How many lines in the records below contain the word "định"? Reply with that number only.

#### Working data

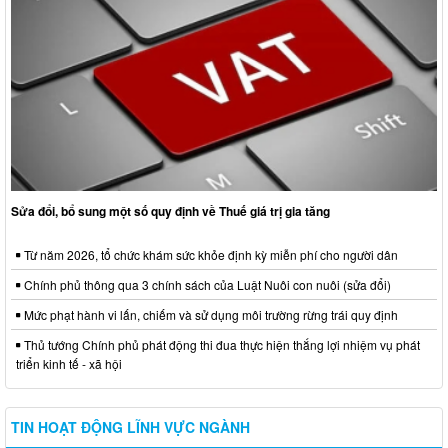
Sửa đổi, bổ sung một số quy định về Thuế giá trị gia tăng
Từ năm 2026, tổ chức khám sức khỏe định kỳ miễn phí cho người dân
Chính phủ thông qua 3 chính sách của Luật Nuôi con nuôi (sửa đổi)
Mức phạt hành vi lấn, chiếm và sử dụng môi trường rừng trái quy định
Thủ tướng Chính phủ phát động thi đua thực hiện thắng lợi nhiệm vụ phát
triển kinh tế - xã hội
TIN HOẠT ĐỘNG LĨNH VỰC NGÀNH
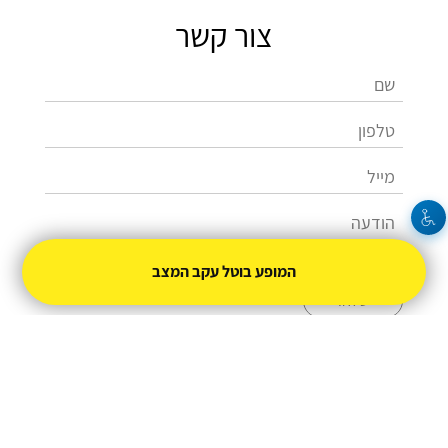
צור קשר
המופע בוטל עקב המצב
שלחו
04-9952626
ulamc@mta.org.il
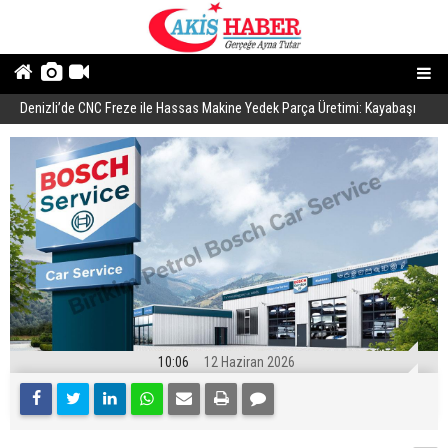
Denizli’de CNC Freze ile Hassas Makine Yedek Parça Üretimi: Kayabaşı
B
Makine
10:06
12 Haziran 2026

########

• _Solution below_: 3